Kasztelan kam 1993 das erste Mal auf den Birkenhof und ist geblieben. Am Anfang pflückte er, wie alle anderen, die leckeren roten Beeren, inzwischen hat er sich zum Vorarbeiter hochgearbeitet. „Wieslaw übernimmt die Qualitätskontrollen auf dem Acker“, berichtet Schaffer. „Ich kann ja nicht permanent auf dem Feld bleiben“.

Ohne die Helfer ginge gar nichts

Ohne die Saisonarbeiter ginge bei der arbeitsintensiven Spargel- und Erdbeerernte gar nichts mehr. Allerdings nicht nur auf dem Birkenhof. Rundum bietet sich überall das gleiche Bild. Auch der Erdbeerhof Münch bei Groß-Umstadt könnte seine Ernte ohne die Saisonarbeiter einstellen.

Die kommen, weil die Verdienstmöglichkeiten in ihren Heimatländern immer noch sehr schlecht sind. „Die Lebenshaltungskosten liegen inzwischen ziemlich dicht an denen von Deutschland“, sagt Kasztelan, der schon seit Jahren nicht mehr nur zur Saisonarbeit in Deutschland ist. Mit einer kleinen Firma hat er sich selbständig gemacht und erledigt unter anderem kleinere Bauarbeiten.

Einige Arbeitslose sind unter den Polen und Rumänen, aber auch Hausfrauen und Studenten, die sich hier beispielsweise ihr Studium erarbeiten.

Verständigungsschwierigkeiten dank Kasztelan behoben

Zwischen sechs und elf Euro zahlt Schaffer den Erntehelfern, Sozialversicherung inklusive. Die teilen sich eigentlich normalerweise Arbeitgeber und Arbeitnehmer, „aber dann bleibt für die Pflücker zu wenig übrig“, sagt der Landwirt. Miete bezahlen die zeitlich befristeten Arbeiter auf seinem Hof nicht, auch Mineralwasser oder Strom gehen hier auf Kosten des Arbeitgebers.

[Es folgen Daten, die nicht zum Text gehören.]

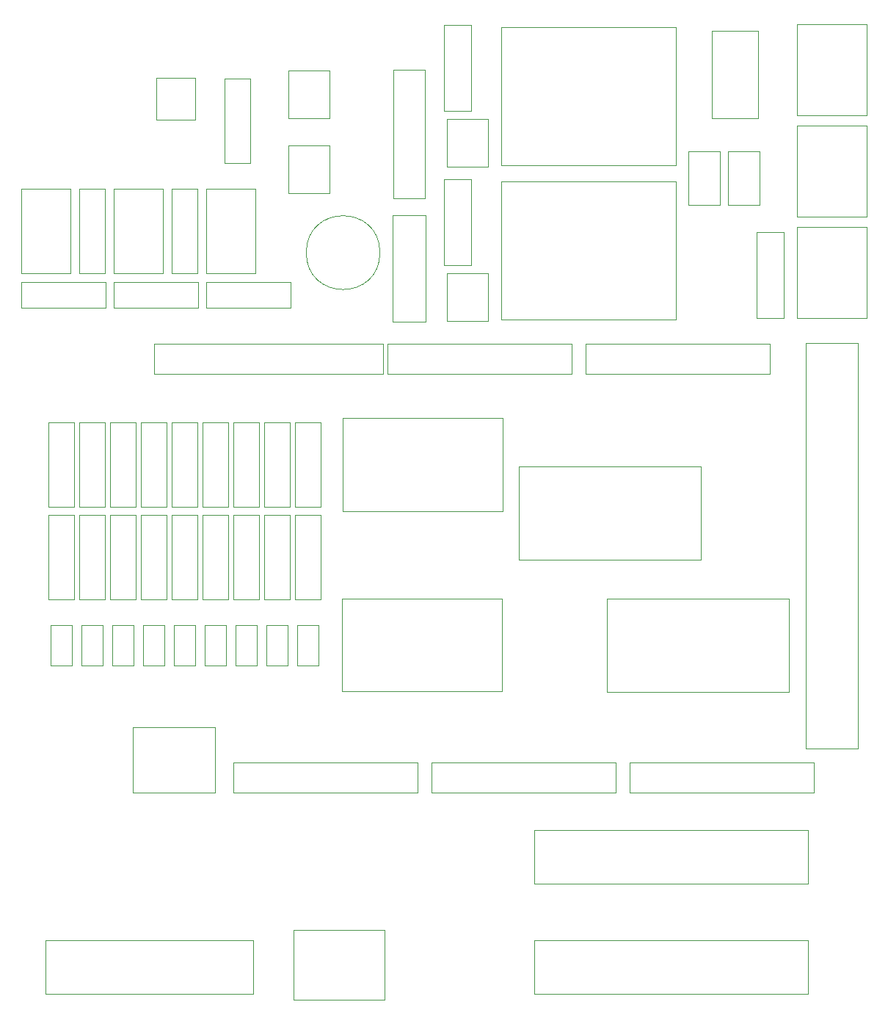
<source format=gbr>
G04 #@! TF.GenerationSoftware,KiCad,Pcbnew,5.1.5+dfsg1-2*
G04 #@! TF.CreationDate,2019-12-30T01:08:29+00:00*
G04 #@! TF.ProjectId,arduino_duo_shield,61726475-696e-46f5-9f64-756f5f736869,rev?*
G04 #@! TF.SameCoordinates,PX6258c20PY7445a00*
G04 #@! TF.FileFunction,Other,User*
%FSLAX46Y46*%
G04 Gerber Fmt 4.6, Leading zero omitted, Abs format (unit mm)*
G04 Created by KiCad (PCBNEW 5.1.5+dfsg1-2) date 2019-12-30 01:08:29*
%MOMM*%
%LPD*%
G04 APERTURE LIST*
%ADD10C,0.050000*%
G04 APERTURE END LIST*
D10*
X17562000Y83456000D02*
X17562000Y78606000D01*
X22062000Y83456000D02*
X17562000Y83456000D01*
X22062000Y78606000D02*
X22062000Y83456000D01*
X17562000Y78606000D02*
X22062000Y78606000D01*
X57378000Y55550000D02*
X77478000Y55550000D01*
X77478000Y71450000D02*
X77478000Y55550000D01*
X57378000Y55550000D02*
X57378000Y71450000D01*
X77478000Y71450000D02*
X57378000Y71450000D01*
X43366000Y63274000D02*
G75*
G03X43366000Y63274000I-4250000J0D01*
G01*
X12674000Y70676000D02*
X12674000Y60876000D01*
X18324000Y70676000D02*
X12674000Y70676000D01*
X18324000Y60876000D02*
X18324000Y70676000D01*
X12674000Y60876000D02*
X18324000Y60876000D01*
X2006000Y70676000D02*
X2006000Y60876000D01*
X7656000Y70676000D02*
X2006000Y70676000D01*
X7656000Y60876000D02*
X7656000Y70676000D01*
X2006000Y60876000D02*
X7656000Y60876000D01*
X23342000Y70676000D02*
X23342000Y60876000D01*
X28992000Y70676000D02*
X23342000Y70676000D01*
X28992000Y60876000D02*
X28992000Y70676000D01*
X23342000Y60876000D02*
X28992000Y60876000D01*
X81628000Y88860000D02*
X81628000Y78760000D01*
X87028000Y88860000D02*
X81628000Y88860000D01*
X87028000Y78760000D02*
X87028000Y88860000D01*
X81628000Y78760000D02*
X87028000Y78760000D01*
X26440000Y33054000D02*
X26440000Y23334000D01*
X29440000Y33054000D02*
X26440000Y33054000D01*
X29440000Y23334000D02*
X29440000Y33054000D01*
X26440000Y23334000D02*
X29440000Y23334000D01*
X26440000Y43722000D02*
X26440000Y34002000D01*
X29440000Y43722000D02*
X26440000Y43722000D01*
X29440000Y34002000D02*
X29440000Y43722000D01*
X26440000Y34002000D02*
X29440000Y34002000D01*
X29996000Y33054000D02*
X29996000Y23334000D01*
X32996000Y33054000D02*
X29996000Y33054000D01*
X32996000Y23334000D02*
X32996000Y33054000D01*
X29996000Y23334000D02*
X32996000Y23334000D01*
X29996000Y43722000D02*
X29996000Y34002000D01*
X32996000Y43722000D02*
X29996000Y43722000D01*
X32996000Y34002000D02*
X32996000Y43722000D01*
X29996000Y34002000D02*
X32996000Y34002000D01*
X22328000Y60926000D02*
X22328000Y70646000D01*
X19328000Y60926000D02*
X22328000Y60926000D01*
X19328000Y70646000D02*
X19328000Y60926000D01*
X22328000Y70646000D02*
X19328000Y70646000D01*
X11660000Y60926000D02*
X11660000Y70646000D01*
X8660000Y60926000D02*
X11660000Y60926000D01*
X8660000Y70646000D02*
X8660000Y60926000D01*
X11660000Y70646000D02*
X8660000Y70646000D01*
X12666000Y56920000D02*
X22386000Y56920000D01*
X12666000Y59920000D02*
X12666000Y56920000D01*
X22386000Y59920000D02*
X12666000Y59920000D01*
X22386000Y56920000D02*
X22386000Y59920000D01*
X48586000Y69562000D02*
X48586000Y84362000D01*
X44886000Y69562000D02*
X48586000Y69562000D01*
X44886000Y84362000D02*
X44886000Y69562000D01*
X48586000Y84362000D02*
X44886000Y84362000D01*
X1998000Y56920000D02*
X11718000Y56920000D01*
X1998000Y59920000D02*
X1998000Y56920000D01*
X11718000Y59920000D02*
X1998000Y59920000D01*
X11718000Y56920000D02*
X11718000Y59920000D01*
X25424000Y83346000D02*
X25424000Y73626000D01*
X28424000Y83346000D02*
X25424000Y83346000D01*
X28424000Y73626000D02*
X28424000Y83346000D01*
X25424000Y73626000D02*
X28424000Y73626000D01*
X33552000Y33054000D02*
X33552000Y23334000D01*
X36552000Y33054000D02*
X33552000Y33054000D01*
X36552000Y23334000D02*
X36552000Y33054000D01*
X33552000Y23334000D02*
X36552000Y23334000D01*
X33552000Y43722000D02*
X33552000Y34002000D01*
X36552000Y43722000D02*
X33552000Y43722000D01*
X36552000Y34002000D02*
X36552000Y43722000D01*
X33552000Y34002000D02*
X36552000Y34002000D01*
X23334000Y56920000D02*
X33054000Y56920000D01*
X23334000Y59920000D02*
X23334000Y56920000D01*
X33054000Y59920000D02*
X23334000Y59920000D01*
X33054000Y56920000D02*
X33054000Y59920000D01*
X5104000Y33054000D02*
X5104000Y23334000D01*
X8104000Y33054000D02*
X5104000Y33054000D01*
X8104000Y23334000D02*
X8104000Y33054000D01*
X5104000Y23334000D02*
X8104000Y23334000D01*
X5104000Y43722000D02*
X5104000Y34002000D01*
X8104000Y43722000D02*
X5104000Y43722000D01*
X8104000Y34002000D02*
X8104000Y43722000D01*
X5104000Y34002000D02*
X8104000Y34002000D01*
X8660000Y33054000D02*
X8660000Y23334000D01*
X11660000Y33054000D02*
X8660000Y33054000D01*
X11660000Y23334000D02*
X11660000Y33054000D01*
X8660000Y23334000D02*
X11660000Y23334000D01*
X8660000Y43722000D02*
X8660000Y34002000D01*
X11660000Y43722000D02*
X8660000Y43722000D01*
X11660000Y34002000D02*
X11660000Y43722000D01*
X8660000Y34002000D02*
X11660000Y34002000D01*
X12216000Y33054000D02*
X12216000Y23334000D01*
X15216000Y33054000D02*
X12216000Y33054000D01*
X15216000Y23334000D02*
X15216000Y33054000D01*
X12216000Y23334000D02*
X15216000Y23334000D01*
X12216000Y43722000D02*
X12216000Y34002000D01*
X15216000Y43722000D02*
X12216000Y43722000D01*
X15216000Y34002000D02*
X15216000Y43722000D01*
X12216000Y34002000D02*
X15216000Y34002000D01*
X15772000Y33054000D02*
X15772000Y23334000D01*
X18772000Y33054000D02*
X15772000Y33054000D01*
X18772000Y23334000D02*
X18772000Y33054000D01*
X15772000Y23334000D02*
X18772000Y23334000D01*
X15772000Y43722000D02*
X15772000Y34002000D01*
X18772000Y43722000D02*
X15772000Y43722000D01*
X18772000Y34002000D02*
X18772000Y43722000D01*
X15772000Y34002000D02*
X18772000Y34002000D01*
X19328000Y33054000D02*
X19328000Y23334000D01*
X22328000Y33054000D02*
X19328000Y33054000D01*
X22328000Y23334000D02*
X22328000Y33054000D01*
X19328000Y23334000D02*
X22328000Y23334000D01*
X19328000Y43722000D02*
X19328000Y34002000D01*
X22328000Y43722000D02*
X19328000Y43722000D01*
X22328000Y34002000D02*
X22328000Y43722000D01*
X19328000Y34002000D02*
X22328000Y34002000D01*
X22884000Y33054000D02*
X22884000Y23334000D01*
X25884000Y33054000D02*
X22884000Y33054000D01*
X25884000Y23334000D02*
X25884000Y33054000D01*
X22884000Y23334000D02*
X25884000Y23334000D01*
X22884000Y43722000D02*
X22884000Y34002000D01*
X25884000Y43722000D02*
X22884000Y43722000D01*
X25884000Y34002000D02*
X25884000Y43722000D01*
X22884000Y34002000D02*
X25884000Y34002000D01*
X55858000Y60896000D02*
X55858000Y55436000D01*
X55858000Y60896000D02*
X51118000Y60896000D01*
X51118000Y55436000D02*
X55858000Y55436000D01*
X51118000Y55436000D02*
X51118000Y60896000D01*
X55858000Y78676000D02*
X55858000Y73216000D01*
X55858000Y78676000D02*
X51118000Y78676000D01*
X51118000Y73216000D02*
X55858000Y73216000D01*
X51118000Y73216000D02*
X51118000Y78676000D01*
X37570000Y84264000D02*
X37570000Y78804000D01*
X37570000Y84264000D02*
X32830000Y84264000D01*
X32830000Y78804000D02*
X37570000Y78804000D01*
X32830000Y78804000D02*
X32830000Y84264000D01*
X37570000Y75628000D02*
X37570000Y70168000D01*
X37570000Y75628000D02*
X32830000Y75628000D01*
X32830000Y70168000D02*
X37570000Y70168000D01*
X32830000Y70168000D02*
X32830000Y75628000D01*
X48636000Y55338000D02*
X48636000Y67598000D01*
X44836000Y55338000D02*
X48636000Y55338000D01*
X44836000Y67598000D02*
X44836000Y55338000D01*
X48636000Y67598000D02*
X44836000Y67598000D01*
X57378000Y73330000D02*
X77478000Y73330000D01*
X77478000Y89230000D02*
X77478000Y73330000D01*
X57378000Y73330000D02*
X57378000Y89230000D01*
X77478000Y89230000D02*
X57378000Y89230000D01*
X82572000Y74952000D02*
X78972000Y74952000D01*
X82572000Y68802000D02*
X82572000Y74952000D01*
X78972000Y68802000D02*
X82572000Y68802000D01*
X78972000Y74952000D02*
X78972000Y68802000D01*
X87144000Y74952000D02*
X83544000Y74952000D01*
X87144000Y68802000D02*
X87144000Y74952000D01*
X83544000Y68802000D02*
X87144000Y68802000D01*
X83544000Y74952000D02*
X83544000Y68802000D01*
X61192000Y-15970000D02*
X61192000Y-22120000D01*
X92742000Y-15970000D02*
X61192000Y-15970000D01*
X92742000Y-22120000D02*
X92742000Y-15970000D01*
X61192000Y-22120000D02*
X92742000Y-22120000D01*
X99504000Y66210000D02*
X99504000Y55710000D01*
X99504000Y66210000D02*
X91504000Y66210000D01*
X91504000Y55710000D02*
X99504000Y55710000D01*
X91504000Y55710000D02*
X91504000Y66210000D01*
X99504000Y77894000D02*
X99504000Y67394000D01*
X99504000Y77894000D02*
X91504000Y77894000D01*
X91504000Y67394000D02*
X99504000Y67394000D01*
X91504000Y67394000D02*
X91504000Y77894000D01*
X99504000Y89578000D02*
X99504000Y79078000D01*
X99504000Y89578000D02*
X91504000Y89578000D01*
X91504000Y79078000D02*
X99504000Y79078000D01*
X91504000Y79078000D02*
X91504000Y89578000D01*
X4804000Y-15970000D02*
X4804000Y-22120000D01*
X28704000Y-15970000D02*
X4804000Y-15970000D01*
X28704000Y-22120000D02*
X28704000Y-15970000D01*
X4804000Y-22120000D02*
X28704000Y-22120000D01*
X43858000Y-22796000D02*
X33358000Y-22796000D01*
X43858000Y-22796000D02*
X43858000Y-14796000D01*
X33358000Y-14796000D02*
X33358000Y-22796000D01*
X33358000Y-14796000D02*
X43858000Y-14796000D01*
X89992000Y55746000D02*
X89992000Y65666000D01*
X86792000Y55746000D02*
X89992000Y55746000D01*
X86792000Y65666000D02*
X86792000Y55746000D01*
X89992000Y65666000D02*
X86792000Y65666000D01*
X53924000Y61842000D02*
X53924000Y71762000D01*
X50724000Y61842000D02*
X53924000Y61842000D01*
X50724000Y71762000D02*
X50724000Y61842000D01*
X53924000Y71762000D02*
X50724000Y71762000D01*
X53924000Y79622000D02*
X53924000Y89542000D01*
X50724000Y79622000D02*
X53924000Y79622000D01*
X50724000Y89542000D02*
X50724000Y79622000D01*
X53924000Y89542000D02*
X50724000Y89542000D01*
X26690000Y20314000D02*
X26690000Y15714000D01*
X29190000Y20314000D02*
X26690000Y20314000D01*
X29190000Y15714000D02*
X29190000Y20314000D01*
X26690000Y15714000D02*
X29190000Y15714000D01*
X30246000Y20314000D02*
X30246000Y15714000D01*
X32746000Y20314000D02*
X30246000Y20314000D01*
X32746000Y15714000D02*
X32746000Y20314000D01*
X30246000Y15714000D02*
X32746000Y15714000D01*
X33802000Y20314000D02*
X33802000Y15714000D01*
X36302000Y20314000D02*
X33802000Y20314000D01*
X36302000Y15714000D02*
X36302000Y20314000D01*
X33802000Y15714000D02*
X36302000Y15714000D01*
X5354000Y20314000D02*
X5354000Y15714000D01*
X7854000Y20314000D02*
X5354000Y20314000D01*
X7854000Y15714000D02*
X7854000Y20314000D01*
X5354000Y15714000D02*
X7854000Y15714000D01*
X8910000Y20314000D02*
X8910000Y15714000D01*
X11410000Y20314000D02*
X8910000Y20314000D01*
X11410000Y15714000D02*
X11410000Y20314000D01*
X8910000Y15714000D02*
X11410000Y15714000D01*
X12466000Y20314000D02*
X12466000Y15714000D01*
X14966000Y20314000D02*
X12466000Y20314000D01*
X14966000Y15714000D02*
X14966000Y20314000D01*
X12466000Y15714000D02*
X14966000Y15714000D01*
X16022000Y20314000D02*
X16022000Y15714000D01*
X18522000Y20314000D02*
X16022000Y20314000D01*
X18522000Y15714000D02*
X18522000Y20314000D01*
X16022000Y15714000D02*
X18522000Y15714000D01*
X19578000Y20314000D02*
X19578000Y15714000D01*
X22078000Y20314000D02*
X19578000Y20314000D01*
X22078000Y15714000D02*
X22078000Y20314000D01*
X19578000Y15714000D02*
X22078000Y15714000D01*
X23134000Y20314000D02*
X23134000Y15714000D01*
X25634000Y20314000D02*
X23134000Y20314000D01*
X25634000Y15714000D02*
X25634000Y20314000D01*
X23134000Y15714000D02*
X25634000Y15714000D01*
X14860000Y1290000D02*
X14860000Y8290000D01*
X15110000Y8540000D02*
X24110000Y8540000D01*
X24360000Y8290000D02*
X24360000Y1290000D01*
X24110000Y1040000D02*
X15110000Y1040000D01*
X24360000Y8540000D02*
X24110000Y8540000D01*
X24360000Y8290000D02*
X24360000Y8540000D01*
X24360000Y1040000D02*
X24110000Y1040000D01*
X24360000Y1290000D02*
X24360000Y1040000D01*
X14860000Y1040000D02*
X14860000Y1290000D01*
X15110000Y1040000D02*
X14860000Y1040000D01*
X14860000Y8540000D02*
X14860000Y8290000D01*
X15110000Y8540000D02*
X14860000Y8540000D01*
X59360000Y38614000D02*
X59360000Y27914000D01*
X80360000Y38614000D02*
X59360000Y38614000D01*
X80360000Y27914000D02*
X80360000Y38614000D01*
X59360000Y27914000D02*
X80360000Y27914000D01*
X69520000Y23374000D02*
X69520000Y12674000D01*
X90520000Y23374000D02*
X69520000Y23374000D01*
X90520000Y12674000D02*
X90520000Y23374000D01*
X69520000Y12674000D02*
X90520000Y12674000D01*
X39040000Y44202000D02*
X39040000Y33502000D01*
X57490000Y44202000D02*
X39040000Y44202000D01*
X57490000Y33502000D02*
X57490000Y44202000D01*
X39040000Y33502000D02*
X57490000Y33502000D01*
X57480000Y12694000D02*
X57480000Y23394000D01*
X39030000Y12694000D02*
X57480000Y12694000D01*
X39030000Y23394000D02*
X39030000Y12694000D01*
X57480000Y23394000D02*
X39030000Y23394000D01*
X61192000Y-3270000D02*
X61192000Y-9420000D01*
X92742000Y-3270000D02*
X61192000Y-3270000D01*
X92742000Y-9420000D02*
X92742000Y-3270000D01*
X61192000Y-9420000D02*
X92742000Y-9420000D01*
X92484000Y6124000D02*
X98534000Y6124000D01*
X92484000Y52824000D02*
X98534000Y52824000D01*
X92484000Y6124000D02*
X92484000Y52824000D01*
X98534000Y6124000D02*
X98534000Y52824000D01*
X26444000Y4544000D02*
X26444000Y1044000D01*
X47744000Y4544000D02*
X47744000Y1044000D01*
X26444000Y4544000D02*
X47744000Y4544000D01*
X26444000Y1044000D02*
X47744000Y1044000D01*
X49304000Y4544000D02*
X49304000Y1044000D01*
X70604000Y4544000D02*
X70604000Y1044000D01*
X49304000Y4544000D02*
X70604000Y4544000D01*
X49304000Y1044000D02*
X70604000Y1044000D01*
X72164000Y4544000D02*
X72164000Y1044000D01*
X93464000Y4544000D02*
X93464000Y1044000D01*
X72164000Y4544000D02*
X93464000Y4544000D01*
X72164000Y1044000D02*
X93464000Y1044000D01*
X17300000Y52804000D02*
X17300000Y49304000D01*
X43700000Y52804000D02*
X43700000Y49304000D01*
X17300000Y52804000D02*
X43700000Y52804000D01*
X17300000Y49304000D02*
X43700000Y49304000D01*
X44224000Y52804000D02*
X44224000Y49304000D01*
X65524000Y52804000D02*
X65524000Y49304000D01*
X44224000Y52804000D02*
X65524000Y52804000D01*
X44224000Y49304000D02*
X65524000Y49304000D01*
X67084000Y52804000D02*
X67084000Y49304000D01*
X88384000Y52804000D02*
X88384000Y49304000D01*
X67084000Y52804000D02*
X88384000Y52804000D01*
X67084000Y49304000D02*
X88384000Y49304000D01*
M02*

</source>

Diese Saison ist für Schaffer schwierig, aber auch Kasztelan. Die rumänischen Frauen, die zum ersten Mal auf dem Birkenhof sind, können kein Deutsch. „Es wurde mir zwar versprochen, dass eine deutsch sprechende Arbeiterin dabei sein würde, aber ausgerechnet die ist nicht gekommen“. Die einzige Verständigungsmöglichkeit mit den neuen Saisonarbeiterinnen hat nun der Pole Kasztelan.

Keiner soll überfordert werden

Er spricht ein wenig Italienisch, eine Sprache, die auch die Rumäninnen zum Teil beherrschen. „Wir fangen um fünf Uhr morgens an, stechen zwei, drei Stunden Spargel und machen dann eine Pause“, erzählt der Vorarbeiter. Er versucht ein gesundes Gleichgewicht in die anstrengende Arbeit zu bringen, keiner soll überfordert werden, aber die Arbeit muss auch getan werden - nicht nur im Sinne des Arbeitgebers. Auch die Saisonarbeiter sind schließlich gekommen, um möglichst viel verdientes Geld mit nach Hause zu nehmen.

Doch dieses Frühjahr mit seinem kalten, regnerischen Wetter macht es ihnen schwer. Die Erdbeeren wollen nicht so reifen wie sonst, manche faulen schon auf dem Acker. Über den Arbeitgeber - ihm ist er seit über 15 Jahren treu - kann Kasztelan nur Gutes sagen. „Ich wäre nicht so lange gekommen, wenn ich es hier nicht so gut getroffen hätte“.